Going to an all-girls school made who I am today

I spent 13 years at one


It took a college where two-thirds of the undergrads are guys to realise just how I’ve been defined by going to an all-girls school. Here’s what it taught me:

There is nothing that’s only – or primarily – for guys

Being in a place where all the students and most of the teachers were female means that I automatically think of a woman when I hear that a ‘person’ has done something. In a world where the default setting for anything tends to be male, going to an all-girls school has definitely given me a different worldview.

All girls, everywhere

This is particularly true for sport. I’m always slightly confused when I see statistics like “only 7% of girls currently meet the government recommendations for physical activity”. It never occurred to me that sport might not be something that girls did because at my school almost everyone played one or more sports and many excelled.

Dive on point (I wish)

But in fact, nothing was really gendered. You did – or, in my case, didn’t do – subjects like Maths and Science depending on whether you liked them or not, not because there was a gender stereotype. I still assume that women can and will do everything and anything because that’s what I saw happening around me at school.

Feminism is part of daily life

I don’t think I ever took an English module where we didn’t study the feminist perspective on a text. While my friends at all-boys schools were studying Hemmingway, we did Margaret Atwood’s The Handmaiden’s Tale.

Feminist from age 5

The assumption that men and women are equal was so deeply ingrained into everything we did that it didn’t even require explanation or discussion – it was just a given that was the default. I’m now much more vocal in questioning sexism. Long classroom discussions about various aspects of feminist ideology have also made me incredibly willing to have debates with friends and explain why certain things just aren’t acceptable.

People are more complex than they first appear

While people (guys) often complain ‘girls are so complicated’, it’s not actually a bad thing.
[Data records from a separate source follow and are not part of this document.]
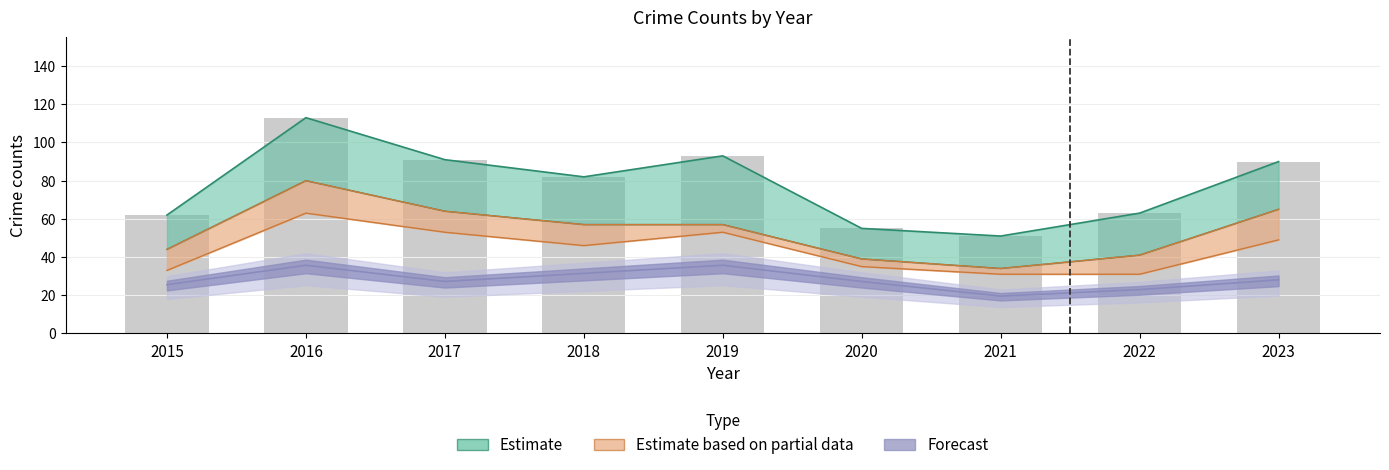

What is the average value of the Total series?

78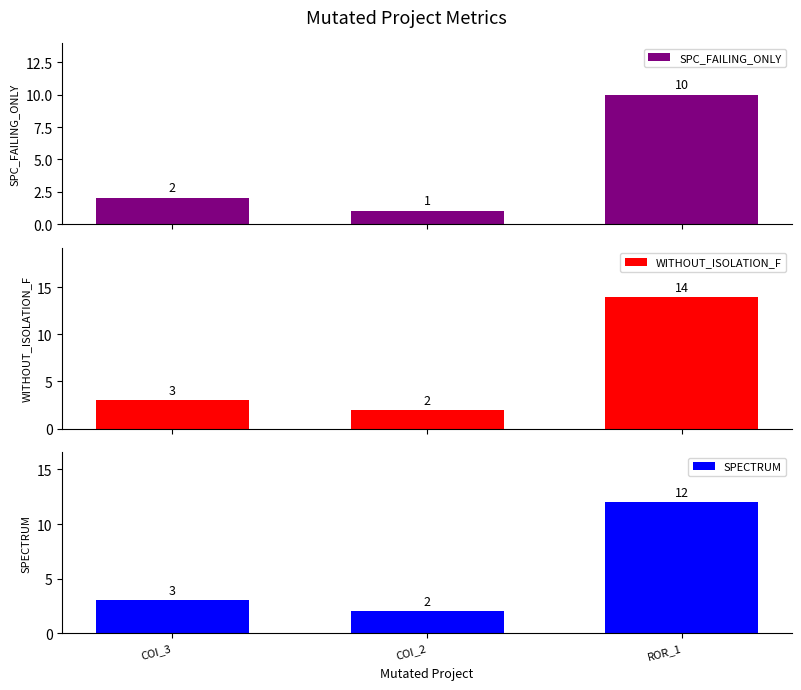

What is the smallest value displayed?

1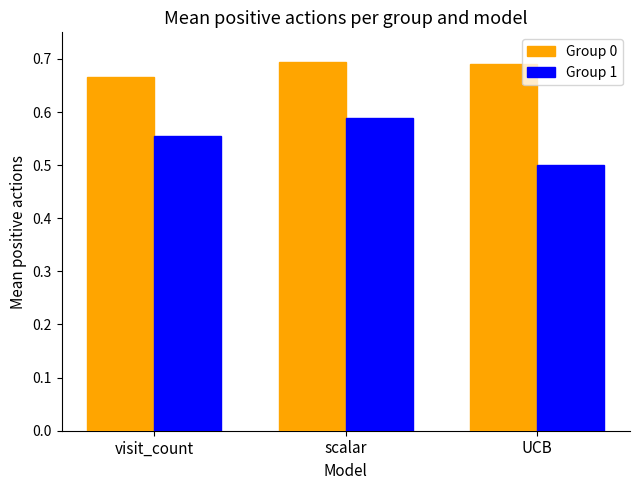

At how many categories does at least one series exceed 0?

3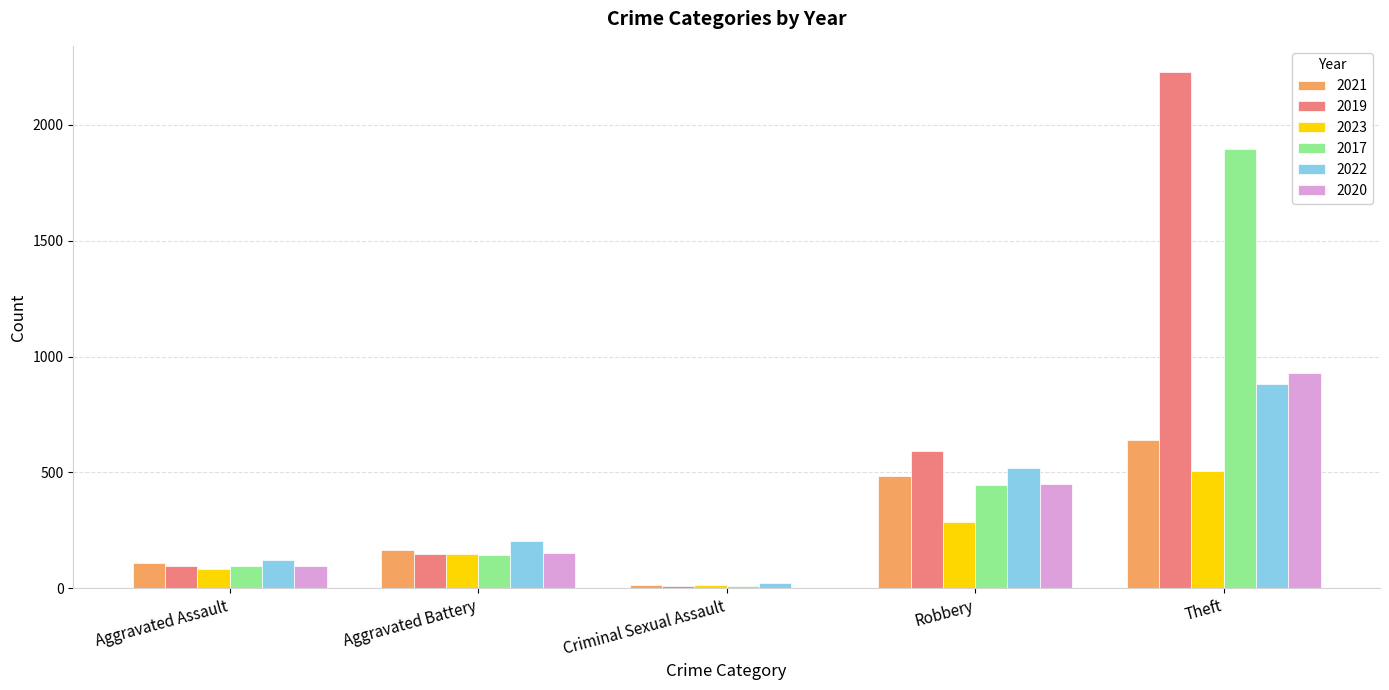

Which series has the widest spread of values?

2019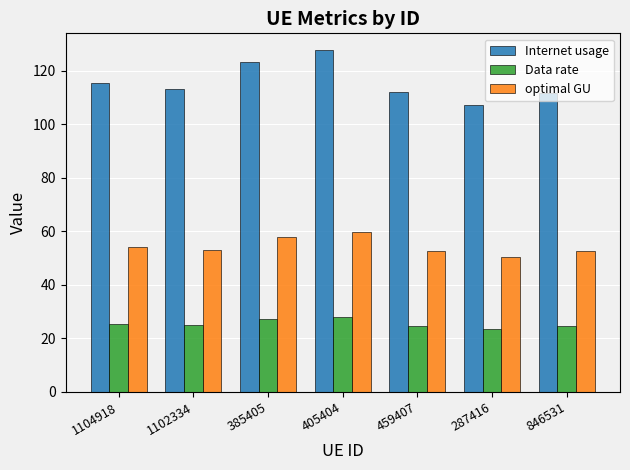

The value of Internet usage at 405404 is 127.7. True or false?

True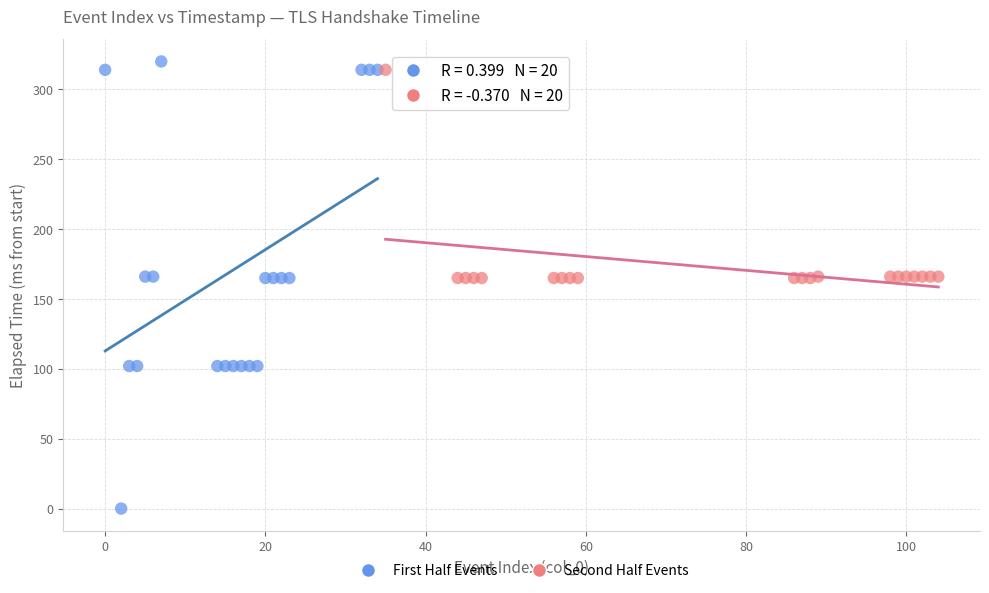

Which series contains the lowest Y value?

First Half Events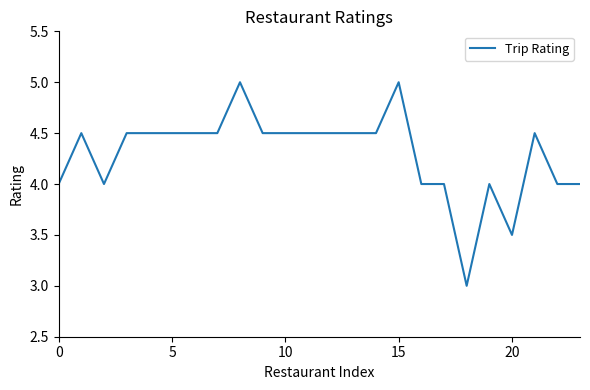

What is the minimum value shown in the chart?

3.0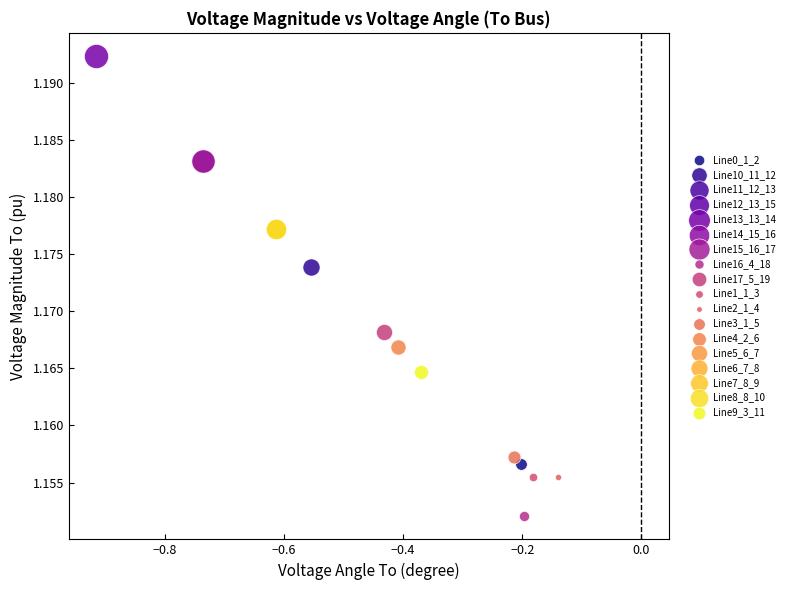

What are all the series names shown in the legend?

Line0_1_2, Line10_11_12, Line11_12_13, Line12_13_15, Line13_13_14, Line14_15_16, Line15_16_17, Line16_4_18, Line17_5_19, Line1_1_3, Line2_1_4, Line3_1_5, Line4_2_6, Line5_6_7, Line6_7_8, Line7_8_9, Line8_8_10, Line9_3_11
Girls, particularly when they’re all together, can often be reluctant to confront someone or can bottle up things about which they’re upset, meaning that there’s more going on under the surface than what you can see at first glance.

Girl code right there

Going through my teen years in an environment where my friends were more likely to stay silent when they were mad means that I’m less likely to simply assume that someone is okay just because they haven’t said anything. Because so much went unsaid at school, I’m more sensitive than I otherwise would be to the nuances of how people are interacting with each other. People, in general, are complicated and going to an all-girls school means I appreciate that.

I believe I can do anything

Not actually, I’m fully aware that perfectly even eyeliner is not something that I’ll ever attain.

Endlessly trying to be Adele

But being at a girl-only school meant that for most of my teen years, the patriarchy was something that existed in theory, but didn’t intrude too much into my day to day life. At college, differences in the way men and women are treated are much more evident but I’ve definitely carried with me an attitude that pretends sexism isn’t a thing.

This is probably something that’s partly inherent within my personality, but being around only girls while at school means that I’m not afraid to compete against both boys and girls and I don’t feel particularly intimidated going into all-male environments.

That time we won the thing

As one friend put it, we “don’t entertain the limitations of the patriarchy”.